I'm a customer, with many products requiring CPU codes and other software based licensing schemes, and they are a PITA.

   * Every vendor does it differently.
   * Detailed documentation needs to be written and maintained for both
     DR situations and CPU push/pull activities.
   * Whenever we do a CPU push/pull it usually takes us weeks if not
     months for all the vendors to supply us with new permanent license
     codes, while in the mean time we're using temporary codes that
     have to be gotten and applied, with all the change control
     activities associated with that process.
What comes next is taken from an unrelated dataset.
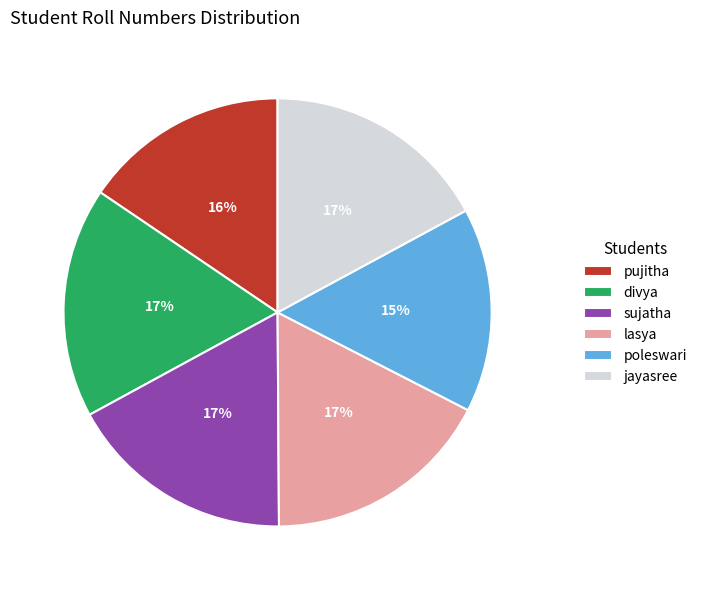

Is it true that divya is 17% of the pie?

True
If it up to me and I had a choice between two products, one with an software licensing mechanism, and one without, but with the legal right to perform audits in my environment I'd pick the second vendor almost all the time.

Mark Jacobs


On 12/27/11 13:40, zMan wrote:
On Tue, Dec 27, 2011 at 8:55 AM, Mark Zelden<m...@mzelden.com>  wrote:
Obviously the point of view of someone who doesn't make a living by
selling their software.
Au contraire, I sure do make my living selling software. My point is
that in my experience, the cost of fighting the CPUID battle isn't
worth it. The counterexamples cited are pathological -- given a CPUID,
such shops would just hack it (not that hard, no matter what anyone
says). The expired SAS shop Barry cites is another example of someone
going around it.

I just don't see the point.

FWIW, I've never had to live with the customer end of CPUIDs -- only
the vendor end. But I fail to see how they would ever be seen as a
boon by customers.
--
Mark Jacobs
Time Customer Service
Tampa, FL
----

One of life's greatest mysteries is how the boy who
wasn't good enough to marry your daughter can be the
father of the smartest grandchild in the world.